Miami is certainly looking to build a Kyle Shanahan-inspired offense with McDaniel at the helm, no surprise given how instrumental Shanahan’s former assistant has been during his tenure in San Francisco in helping build the 49ers offense, especially in the running game.
And the Dolphins have started to make themselves into a literal facsimile of the 49ers in many ways, bringing in former Niners aplenty so far in free agency: wide receivers Trent Sherfield and River Cracraft, and running back Raheem Mostert.
Granted, outside of Mostert, these aren’t the heaviest hitters for the Niners to lose, but these signings, along with the additions of former Cardinals running back Chase Edmonds and fullback Alec Ingold certainly give off the sure signs of what McDaniel is trying to build in Miami.
Add to that what the Dolphins already had in place, particularly wide receivers Jaylen Waddle and DeVante Parker, tight end Mike Gesicki, and running backs Myles Gaskin and Salvon Ahmed, and Miami looks to be set on offense.
But then, as it always does, we come to the quarterback question.
Presumed incumbent Tua Tagovailoa hasn’t exactly set the world on fire during his tenure thus far. He’s played in 23 of 33 possible games, completing 66 percent of his passes for 4,467 yards with 27 touchdowns against 15 picks. He’s won 13 of his 21 starts, which is good news, but the question is whether all these pieces around him can help Tua to take the next step.
And, of course, whether he can play the whole 17-game slate.
If he can do both of those things, the Dolphins will be in pretty good shape. If not, they find themselves in third place in an increasingly difficult AFC East.
What a wild offseason it has been for the Cardinals already, who appear to be in a stalemate with their starting quarterback, Kyler Murray, over his contract while also having to face the fact that he’s been the face, along with head coach Kliff Kingsbury, of two straight season-ending collapses.
In 2020, they started off 5-2 before finishing the season with a 3-6 record to close out the campaign at 8-8.
2021 started off even better, with the team jumping out to a 7-0 start and getting to its Week 12 bye with a 9-2 record.
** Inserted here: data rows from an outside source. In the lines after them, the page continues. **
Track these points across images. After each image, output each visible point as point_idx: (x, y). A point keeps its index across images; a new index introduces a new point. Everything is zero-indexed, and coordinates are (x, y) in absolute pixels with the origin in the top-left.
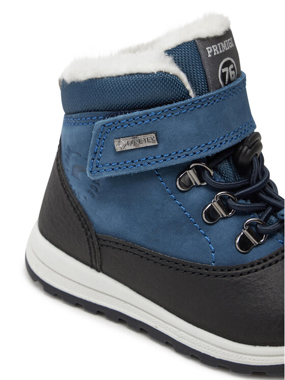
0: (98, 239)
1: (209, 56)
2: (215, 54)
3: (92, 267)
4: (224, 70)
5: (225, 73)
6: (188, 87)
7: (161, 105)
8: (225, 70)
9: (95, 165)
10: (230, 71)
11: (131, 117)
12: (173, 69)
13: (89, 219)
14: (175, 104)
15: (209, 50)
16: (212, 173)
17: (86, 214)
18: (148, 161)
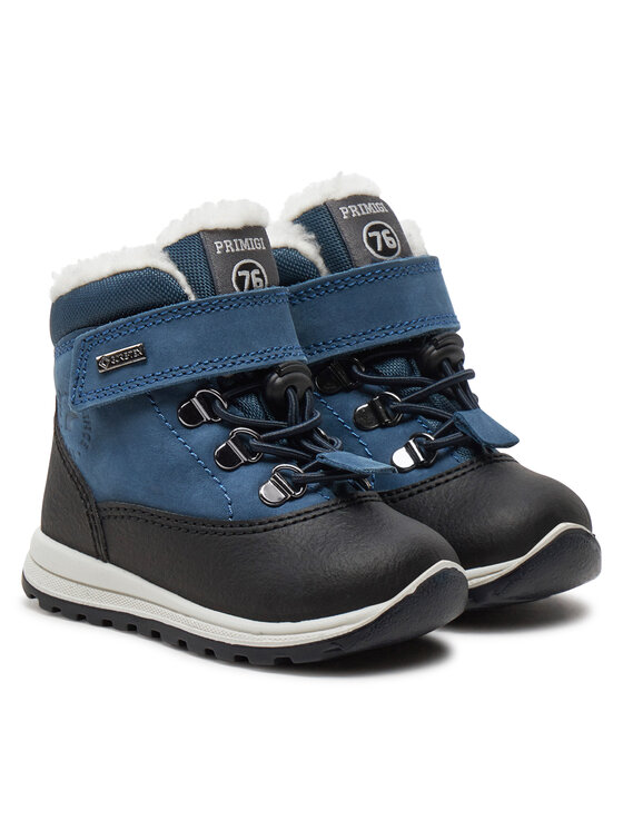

The Cardinals only won two more games on the season, somehow losing the NFC West crown to the Rams and sputtered out with an awful performance at SoFi against their division opponents in the Wild Card round.
The ultimate question of who is at fault for these late-season debacles remains to be seen, but thus far the franchise appears to have a wait-and-see approach to Murray’s contract extension, meaning the 2022 season could be a make-or-break year for Murray and his head coach in what could be a bit of a down year for the NFC West.
Many of the key players are still around, including All-Pro wide receiver DeAndre Hopkins, tight end Zach Ertz, and touchdown machine/running back James Conner. Defensively, they’ll still have defensive tackle J.J. Watt, second-year linebacker Isaiah Simmons, and safety Budda Baker, but losing pass-rusher Chandler Jones will hurt.
The broken record response is pretty clear here, however: if Murray continues to improve and he and Kingsbury can figure out how to manage the end of the season without falling apart, they should be competitive in the NFC West.
If Murray and Kingsbury fail, the Cardinals may be looking for a new QB/head coach tandem to start 2023.